**Try it**
Go over the entries below line by line, copying each one that contains the word "Valve".

**Data section**
______
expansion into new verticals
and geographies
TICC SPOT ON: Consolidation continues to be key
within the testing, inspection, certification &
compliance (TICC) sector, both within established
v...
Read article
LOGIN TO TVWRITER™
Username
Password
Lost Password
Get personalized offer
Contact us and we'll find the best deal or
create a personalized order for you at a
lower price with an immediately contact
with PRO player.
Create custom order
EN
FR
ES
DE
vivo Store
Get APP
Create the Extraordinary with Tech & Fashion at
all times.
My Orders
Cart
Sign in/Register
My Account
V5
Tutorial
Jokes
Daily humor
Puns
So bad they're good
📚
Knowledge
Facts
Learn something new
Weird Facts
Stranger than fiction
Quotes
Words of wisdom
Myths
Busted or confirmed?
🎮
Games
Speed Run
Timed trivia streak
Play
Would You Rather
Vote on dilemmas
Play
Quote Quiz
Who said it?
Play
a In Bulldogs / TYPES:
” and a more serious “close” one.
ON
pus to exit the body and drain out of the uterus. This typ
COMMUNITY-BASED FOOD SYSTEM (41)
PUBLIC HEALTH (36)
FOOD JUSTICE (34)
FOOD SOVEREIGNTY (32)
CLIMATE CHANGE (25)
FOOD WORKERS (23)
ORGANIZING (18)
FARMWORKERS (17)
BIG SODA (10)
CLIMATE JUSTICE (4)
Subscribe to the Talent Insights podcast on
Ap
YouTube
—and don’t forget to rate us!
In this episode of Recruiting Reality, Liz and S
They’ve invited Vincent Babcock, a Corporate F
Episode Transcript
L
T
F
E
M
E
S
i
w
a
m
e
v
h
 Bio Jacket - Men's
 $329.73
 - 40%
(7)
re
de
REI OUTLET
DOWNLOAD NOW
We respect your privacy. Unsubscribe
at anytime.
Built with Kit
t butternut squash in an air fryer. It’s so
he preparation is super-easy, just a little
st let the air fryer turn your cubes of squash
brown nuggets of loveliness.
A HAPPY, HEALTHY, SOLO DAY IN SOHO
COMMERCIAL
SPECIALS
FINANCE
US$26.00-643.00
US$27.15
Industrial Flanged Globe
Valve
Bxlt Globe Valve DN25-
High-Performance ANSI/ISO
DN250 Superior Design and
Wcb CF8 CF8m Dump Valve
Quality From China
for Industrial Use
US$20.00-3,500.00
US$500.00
______
**Answer section**
Valve
Bxlt Globe Valve DN25-
Wcb CF8 CF8m Dump Valve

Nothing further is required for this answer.